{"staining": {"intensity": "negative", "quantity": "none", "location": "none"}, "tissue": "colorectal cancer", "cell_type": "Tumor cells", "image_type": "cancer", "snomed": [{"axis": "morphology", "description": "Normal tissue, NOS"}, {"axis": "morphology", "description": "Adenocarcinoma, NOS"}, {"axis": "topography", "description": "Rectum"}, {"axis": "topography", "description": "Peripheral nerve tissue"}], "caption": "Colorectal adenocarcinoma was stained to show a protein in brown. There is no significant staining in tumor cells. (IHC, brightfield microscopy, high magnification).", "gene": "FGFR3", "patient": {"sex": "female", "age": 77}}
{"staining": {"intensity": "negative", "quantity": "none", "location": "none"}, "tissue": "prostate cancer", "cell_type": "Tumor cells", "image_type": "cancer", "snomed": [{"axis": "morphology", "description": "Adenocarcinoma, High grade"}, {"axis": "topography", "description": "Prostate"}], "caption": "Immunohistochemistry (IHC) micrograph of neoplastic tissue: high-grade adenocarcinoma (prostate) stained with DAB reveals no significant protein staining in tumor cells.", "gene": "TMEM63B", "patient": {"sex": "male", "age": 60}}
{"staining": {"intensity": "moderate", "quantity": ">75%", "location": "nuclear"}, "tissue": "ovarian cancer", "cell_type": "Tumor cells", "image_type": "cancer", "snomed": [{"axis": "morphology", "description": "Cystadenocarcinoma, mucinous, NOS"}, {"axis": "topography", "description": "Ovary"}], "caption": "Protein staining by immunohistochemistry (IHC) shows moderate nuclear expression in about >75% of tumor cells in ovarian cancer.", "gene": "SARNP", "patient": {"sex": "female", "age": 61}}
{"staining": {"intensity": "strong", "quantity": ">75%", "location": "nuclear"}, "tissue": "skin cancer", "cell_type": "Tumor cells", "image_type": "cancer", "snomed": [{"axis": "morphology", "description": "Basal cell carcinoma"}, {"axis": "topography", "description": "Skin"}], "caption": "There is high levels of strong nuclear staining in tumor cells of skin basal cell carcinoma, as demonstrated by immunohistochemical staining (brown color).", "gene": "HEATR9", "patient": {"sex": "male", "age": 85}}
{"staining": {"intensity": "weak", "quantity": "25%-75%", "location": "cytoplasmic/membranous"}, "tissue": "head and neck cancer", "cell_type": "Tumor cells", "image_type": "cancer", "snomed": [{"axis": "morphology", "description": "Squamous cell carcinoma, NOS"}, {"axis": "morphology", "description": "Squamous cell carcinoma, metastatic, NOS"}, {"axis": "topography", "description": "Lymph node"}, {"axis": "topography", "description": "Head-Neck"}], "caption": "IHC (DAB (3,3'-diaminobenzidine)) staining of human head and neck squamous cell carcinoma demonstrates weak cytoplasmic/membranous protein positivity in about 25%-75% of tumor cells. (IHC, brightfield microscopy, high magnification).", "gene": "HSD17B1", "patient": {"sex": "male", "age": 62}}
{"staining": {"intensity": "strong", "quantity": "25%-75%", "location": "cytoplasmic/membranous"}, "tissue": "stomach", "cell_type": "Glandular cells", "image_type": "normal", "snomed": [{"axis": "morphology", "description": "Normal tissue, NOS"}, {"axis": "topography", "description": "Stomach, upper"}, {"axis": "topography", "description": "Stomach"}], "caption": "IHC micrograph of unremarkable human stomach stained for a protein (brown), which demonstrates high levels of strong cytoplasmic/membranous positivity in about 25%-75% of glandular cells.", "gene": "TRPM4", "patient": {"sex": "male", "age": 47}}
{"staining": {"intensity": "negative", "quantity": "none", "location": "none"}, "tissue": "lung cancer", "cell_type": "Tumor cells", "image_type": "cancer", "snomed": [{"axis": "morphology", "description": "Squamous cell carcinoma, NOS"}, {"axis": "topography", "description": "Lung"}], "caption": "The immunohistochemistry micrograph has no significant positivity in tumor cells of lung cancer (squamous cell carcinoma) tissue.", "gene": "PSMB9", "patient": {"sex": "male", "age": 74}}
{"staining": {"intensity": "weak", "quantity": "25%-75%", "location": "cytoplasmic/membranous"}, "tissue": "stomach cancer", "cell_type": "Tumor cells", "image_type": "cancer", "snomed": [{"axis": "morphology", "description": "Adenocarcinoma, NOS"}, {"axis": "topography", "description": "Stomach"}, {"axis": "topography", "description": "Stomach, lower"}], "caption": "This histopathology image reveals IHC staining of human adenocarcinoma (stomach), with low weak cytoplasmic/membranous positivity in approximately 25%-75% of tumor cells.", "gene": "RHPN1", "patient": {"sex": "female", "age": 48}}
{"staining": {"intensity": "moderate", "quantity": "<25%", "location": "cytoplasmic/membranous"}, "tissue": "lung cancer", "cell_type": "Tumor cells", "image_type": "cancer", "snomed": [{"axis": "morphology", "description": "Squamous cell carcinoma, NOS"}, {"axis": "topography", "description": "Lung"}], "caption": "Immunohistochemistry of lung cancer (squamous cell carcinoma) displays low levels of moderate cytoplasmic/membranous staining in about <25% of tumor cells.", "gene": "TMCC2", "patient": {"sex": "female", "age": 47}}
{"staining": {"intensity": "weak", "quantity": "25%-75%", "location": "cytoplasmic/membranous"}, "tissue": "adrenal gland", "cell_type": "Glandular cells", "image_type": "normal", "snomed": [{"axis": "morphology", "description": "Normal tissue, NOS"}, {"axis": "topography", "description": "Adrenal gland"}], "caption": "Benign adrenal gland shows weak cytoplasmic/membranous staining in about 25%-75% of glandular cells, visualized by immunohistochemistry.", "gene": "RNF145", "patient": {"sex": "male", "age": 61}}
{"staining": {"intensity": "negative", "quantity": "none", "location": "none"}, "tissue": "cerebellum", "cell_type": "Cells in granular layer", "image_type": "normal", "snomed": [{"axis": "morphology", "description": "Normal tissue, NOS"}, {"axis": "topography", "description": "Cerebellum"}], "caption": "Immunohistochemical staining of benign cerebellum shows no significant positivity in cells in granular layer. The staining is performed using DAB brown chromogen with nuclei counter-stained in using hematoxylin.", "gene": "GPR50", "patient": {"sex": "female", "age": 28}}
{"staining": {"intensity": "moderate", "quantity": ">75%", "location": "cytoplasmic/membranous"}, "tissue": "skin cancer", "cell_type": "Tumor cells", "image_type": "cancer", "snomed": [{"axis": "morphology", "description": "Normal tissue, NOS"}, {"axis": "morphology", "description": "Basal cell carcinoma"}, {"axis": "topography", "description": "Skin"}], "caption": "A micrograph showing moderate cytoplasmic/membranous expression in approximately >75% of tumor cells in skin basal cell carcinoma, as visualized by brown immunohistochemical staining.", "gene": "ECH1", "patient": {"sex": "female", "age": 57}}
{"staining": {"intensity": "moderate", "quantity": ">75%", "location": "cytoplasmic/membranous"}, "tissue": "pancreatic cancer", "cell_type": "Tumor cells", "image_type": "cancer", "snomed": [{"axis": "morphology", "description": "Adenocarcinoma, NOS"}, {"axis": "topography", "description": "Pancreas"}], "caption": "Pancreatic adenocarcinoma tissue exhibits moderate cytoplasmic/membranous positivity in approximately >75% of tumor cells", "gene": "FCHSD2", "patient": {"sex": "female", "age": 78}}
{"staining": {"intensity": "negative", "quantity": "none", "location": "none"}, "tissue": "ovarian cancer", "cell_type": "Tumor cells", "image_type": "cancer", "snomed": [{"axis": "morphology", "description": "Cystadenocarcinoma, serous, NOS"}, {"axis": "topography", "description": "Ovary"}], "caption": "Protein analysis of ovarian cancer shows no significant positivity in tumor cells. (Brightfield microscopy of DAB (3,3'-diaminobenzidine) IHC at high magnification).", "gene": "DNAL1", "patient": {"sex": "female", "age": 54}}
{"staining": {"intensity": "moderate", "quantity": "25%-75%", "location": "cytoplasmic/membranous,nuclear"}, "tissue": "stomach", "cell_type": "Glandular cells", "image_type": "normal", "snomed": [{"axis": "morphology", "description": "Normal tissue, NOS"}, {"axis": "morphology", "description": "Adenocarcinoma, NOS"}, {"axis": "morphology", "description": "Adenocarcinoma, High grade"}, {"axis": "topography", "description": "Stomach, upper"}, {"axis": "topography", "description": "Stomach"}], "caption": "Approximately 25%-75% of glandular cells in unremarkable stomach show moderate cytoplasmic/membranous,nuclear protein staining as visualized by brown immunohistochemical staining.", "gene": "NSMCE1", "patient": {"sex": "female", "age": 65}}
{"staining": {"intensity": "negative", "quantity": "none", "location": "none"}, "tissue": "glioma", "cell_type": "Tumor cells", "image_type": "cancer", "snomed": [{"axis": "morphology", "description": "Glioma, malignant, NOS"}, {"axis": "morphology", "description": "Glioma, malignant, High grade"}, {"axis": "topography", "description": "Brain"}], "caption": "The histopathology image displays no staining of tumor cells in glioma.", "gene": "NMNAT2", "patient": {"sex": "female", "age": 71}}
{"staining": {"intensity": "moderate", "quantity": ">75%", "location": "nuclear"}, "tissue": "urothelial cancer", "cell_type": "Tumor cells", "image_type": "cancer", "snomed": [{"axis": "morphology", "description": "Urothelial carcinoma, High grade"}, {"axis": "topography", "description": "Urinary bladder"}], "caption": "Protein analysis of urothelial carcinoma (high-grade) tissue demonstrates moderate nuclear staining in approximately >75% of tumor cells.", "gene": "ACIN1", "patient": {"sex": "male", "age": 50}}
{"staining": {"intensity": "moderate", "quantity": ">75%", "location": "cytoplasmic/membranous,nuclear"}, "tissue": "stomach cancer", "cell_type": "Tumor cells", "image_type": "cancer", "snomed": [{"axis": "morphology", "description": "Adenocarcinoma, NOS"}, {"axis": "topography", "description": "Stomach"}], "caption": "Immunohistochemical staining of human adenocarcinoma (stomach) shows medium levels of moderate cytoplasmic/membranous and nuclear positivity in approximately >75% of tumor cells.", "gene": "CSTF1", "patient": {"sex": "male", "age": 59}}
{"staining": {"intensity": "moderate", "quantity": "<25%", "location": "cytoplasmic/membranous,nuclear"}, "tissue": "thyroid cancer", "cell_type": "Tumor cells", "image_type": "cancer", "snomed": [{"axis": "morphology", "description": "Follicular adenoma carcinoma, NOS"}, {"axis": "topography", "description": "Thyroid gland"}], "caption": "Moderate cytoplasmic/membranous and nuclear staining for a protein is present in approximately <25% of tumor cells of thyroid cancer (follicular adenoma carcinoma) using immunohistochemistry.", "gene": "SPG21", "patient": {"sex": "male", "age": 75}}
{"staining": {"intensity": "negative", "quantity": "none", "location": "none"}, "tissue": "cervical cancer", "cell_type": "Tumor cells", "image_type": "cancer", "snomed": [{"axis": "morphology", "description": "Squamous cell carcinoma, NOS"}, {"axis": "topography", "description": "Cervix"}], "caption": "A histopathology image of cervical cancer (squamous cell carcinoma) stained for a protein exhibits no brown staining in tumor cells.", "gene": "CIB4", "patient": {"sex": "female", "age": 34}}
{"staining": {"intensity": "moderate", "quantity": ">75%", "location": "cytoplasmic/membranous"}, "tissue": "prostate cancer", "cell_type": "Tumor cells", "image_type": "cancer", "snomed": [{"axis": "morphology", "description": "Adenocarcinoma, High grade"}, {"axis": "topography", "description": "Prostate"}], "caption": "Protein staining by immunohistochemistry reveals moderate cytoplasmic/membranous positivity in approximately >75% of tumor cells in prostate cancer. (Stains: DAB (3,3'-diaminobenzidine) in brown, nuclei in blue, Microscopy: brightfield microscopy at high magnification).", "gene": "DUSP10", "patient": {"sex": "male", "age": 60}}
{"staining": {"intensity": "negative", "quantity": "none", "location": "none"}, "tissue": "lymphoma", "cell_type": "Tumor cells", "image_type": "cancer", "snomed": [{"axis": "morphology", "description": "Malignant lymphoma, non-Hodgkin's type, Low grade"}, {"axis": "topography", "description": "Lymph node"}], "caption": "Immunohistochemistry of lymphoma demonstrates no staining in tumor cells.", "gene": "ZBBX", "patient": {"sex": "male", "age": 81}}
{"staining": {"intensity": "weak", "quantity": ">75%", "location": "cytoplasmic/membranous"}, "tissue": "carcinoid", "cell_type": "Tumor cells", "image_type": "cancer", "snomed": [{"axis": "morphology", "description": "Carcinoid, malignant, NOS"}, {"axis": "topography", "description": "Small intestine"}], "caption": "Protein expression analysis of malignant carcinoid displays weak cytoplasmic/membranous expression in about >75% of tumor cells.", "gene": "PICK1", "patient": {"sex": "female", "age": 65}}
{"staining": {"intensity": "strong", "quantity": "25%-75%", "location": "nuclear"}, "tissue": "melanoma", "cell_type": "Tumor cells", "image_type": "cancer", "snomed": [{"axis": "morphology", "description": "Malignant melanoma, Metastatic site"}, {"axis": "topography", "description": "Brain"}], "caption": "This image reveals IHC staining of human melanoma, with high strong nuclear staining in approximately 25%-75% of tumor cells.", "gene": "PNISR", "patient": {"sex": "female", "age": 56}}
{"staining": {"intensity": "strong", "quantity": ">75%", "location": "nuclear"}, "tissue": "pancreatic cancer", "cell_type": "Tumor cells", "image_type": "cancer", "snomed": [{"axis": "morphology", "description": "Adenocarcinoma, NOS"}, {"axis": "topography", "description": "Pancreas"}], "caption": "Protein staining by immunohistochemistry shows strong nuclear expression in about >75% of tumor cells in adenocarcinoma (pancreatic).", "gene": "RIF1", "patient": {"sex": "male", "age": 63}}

┄┄┄┄┄┄

Problem description
Would you quote everything above from the line containing "histopathology image displays" down to the line containing "analysis of urothelial"? Include both of those lines and nothing else.

Output for this task
{"staining": {"intensity": "negative", "quantity": "none", "location": "none"}, "tissue": "glioma", "cell_type": "Tumor cells", "image_type": "cancer", "snomed": [{"axis": "morphology", "description": "Glioma, malignant, NOS"}, {"axis": "morphology", "description": "Glioma, malignant, High grade"}, {"axis": "topography", "description": "Brain"}], "caption": "The histopathology image displays no staining of tumor cells in glioma.", "gene": "NMNAT2", "patient": {"sex": "female", "age": 71}}
{"staining": {"intensity": "moderate", "quantity": ">75%", "location": "nuclear"}, "tissue": "urothelial cancer", "cell_type": "Tumor cells", "image_type": "cancer", "snomed": [{"axis": "morphology", "description": "Urothelial carcinoma, High grade"}, {"axis": "topography", "description": "Urinary bladder"}], "caption": "Protein analysis of urothelial carcinoma (high-grade) tissue demonstrates moderate nuclear staining in approximately >75% of tumor cells.", "gene": "ACIN1", "patient": {"sex": "male", "age": 50}}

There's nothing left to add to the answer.